The payload acts as a text steganography decoder by accessing the Pastebin URL and extracting its contents to obtain the actual C2 Vercel URL. Although the paste appears to contain an innocuous essay about computer science, the decoder is designed to look at specific characters in specific positions within the text and string them together to create a list of C2 domains.

“The decoder removes zero-width Unicode characters, reads five-digit long markers from the beginning, calculates evenly spaced character positions throughout the text, and extracts the character at that position,” Socket said. “The extracted characters are split on the ||| delimiter (with an ===END=== ending marker) to produce an array of C2 domain names.”

The malware then accesses the decoded domain to obtain platform-specific payloads for Windows, macOS, and Linux. This is a tactic widely observed in the Contagious Interview campaign. One such domain is “ext-checkdin.vercel”[.]app” serves a shell script that accesses the same URL to retrieve the RAT components.

Trojan connects to 103.106.67[.]63:1244 Waits for further instructions to allow changing the current directory and running shell commands. This deploys a comprehensive intelligence collection suite. It includes nine modules that facilitate Microsoft Visual Studio Code (VS Code) persistence, keylogging and clipboard theft, browser credential collection, TruffleHog secret scanning, and Git repository and SSH key disclosure.

vs leverages the runOn: “folderOpen” trigger to access the Vercel domain using a malicious task.json file every time a project is opened in VS Code. This module specifically scans the victim’s VS Code config directory across all three platforms and directly writes the malicious task.json there. Clip acts as a keylogger, mouse tracker, and clipboard stealer that supports active window tracking and performs periodic extractions every 10 minutes. bro, this is a Python payload for stealing the browser’s credential store. j is a Node.js module used for browser and cryptocurrency theft targeting Google Chrome, Brave, Firefox, Opera, Microsoft Edge, and extensions such as MetaMask, Phantom, Coinbase Wallet, Binance, Trust, Exodus, and Keplr. On macOS, this also includes iCloud Keychain. z enumerates the file system and steals files that match certain predefined patterns. n acts as a RAT, giving attackers the ability to remotely control infected hosts in real time via a persistent WebSocket connection to 103.106.67.[.]63:1247 and extract the desired data via FTP. truffle downloads the genuine TruffleHog secret scanner from the official GitHub page to discover and extract developer secrets. git. Collects files from .ssh directories, extracts Git credentials, and scans repositories. sched. This is the same as “vendor/scrypt-js/version.js” and will be redeployed as a persistence mechanism.

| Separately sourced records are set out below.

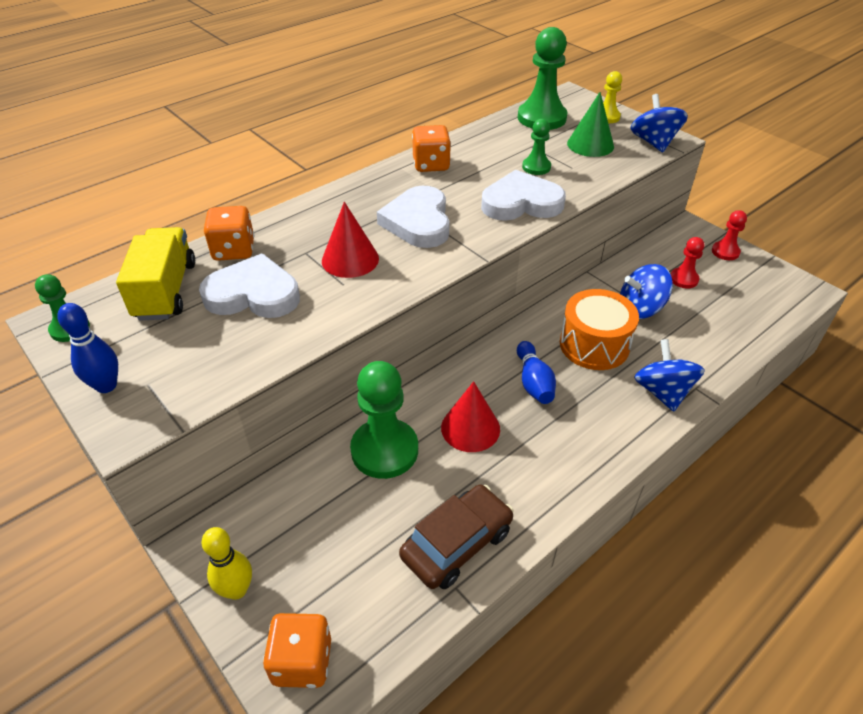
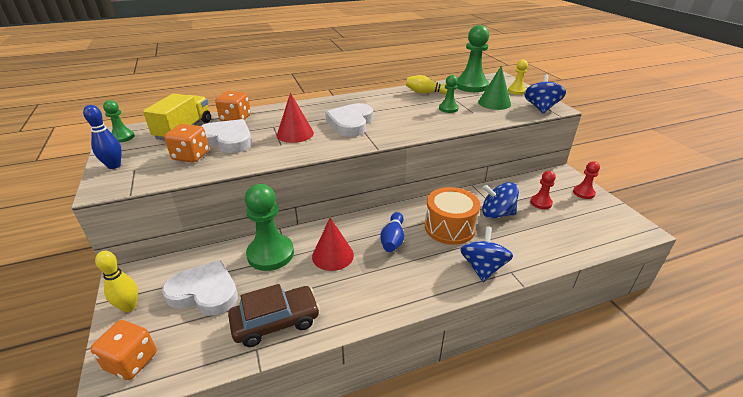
camera: 20 degrees right, 10 degrees down
orange dice [412,125,451,172] -> orange dice moved to [164,124,209,163]
white heart [481,170,566,221] -> white heart moved to [162,260,238,316]
none -> yellow bowling pin [406,75,447,95]

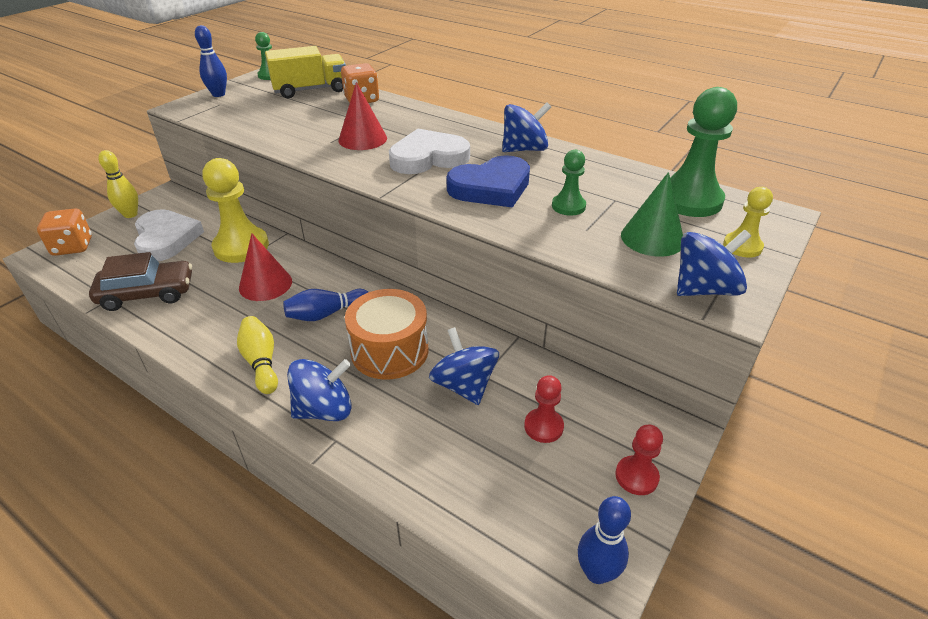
camera: 55 degrees right, 5 degrees up
orange dice [164,124,209,163] -> none
white heart [201,119,252,153] -> none
brown car [228,284,320,347] -> brown car turned 45 degrees counterclockwise [89,252,192,311]
green pawn [245,184,294,271] -> yellow pawn [202,158,269,263]
yellow bowling pin [406,75,447,95] -> yellow bowling pin moved to [237,316,278,394]
none -> blue heart [446,155,530,208]
none -> blue spinning top [502,102,551,152]
none -> blue bowling pin [578,496,631,584]

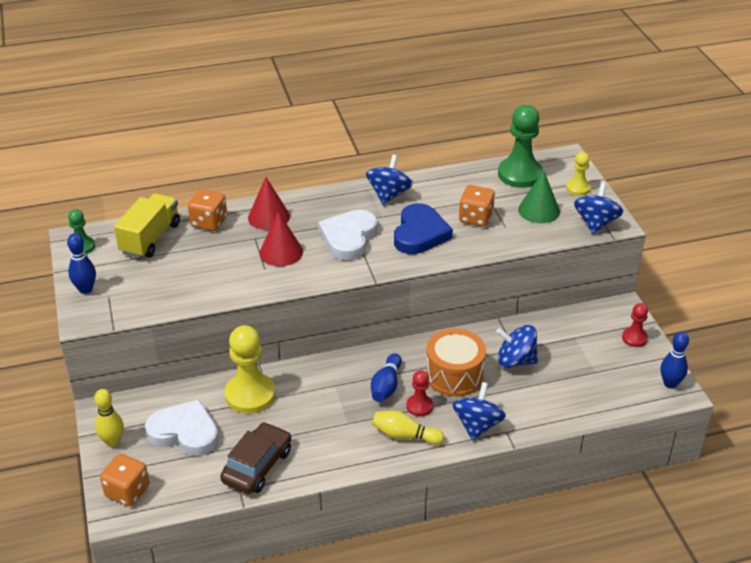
camera: 50 degrees left, 0 degrees up
red cone [239,233,292,301] -> red cone moved to [248,177,290,230]
red pawn [524,375,564,443] -> red pawn moved to [406,370,433,416]
green pawn [552,150,586,216] -> orange dice [459,185,495,227]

“While previous waves of Contagious Interview campaigns relied on relatively simple malicious scripts and Bitbucket-hosted payloads, this latest iteration demonstrates a concerted effort to evade both automated detection and human review,” Socket concluded.

“Pastebin’s use of character-level steganography and multi-stage Vercel routing indicates that attackers are looking to improve their evasion techniques and make their operations more resilient.”

This disclosure comes amid observations that North Korean threat actors are also publishing malicious npm packages (such as express-core-validator) to obtain next-stage JavaScript payloads hosted on Google Drive.

“Only one package has been released using this new technology,” Miyamoto said. “FAMOUS CHOLLIMA will likely continue leveraging multiple technologies and infrastructure to deliver subsequent payloads. It is unlikely that this represents a complete overhaul of stager operations at npm.”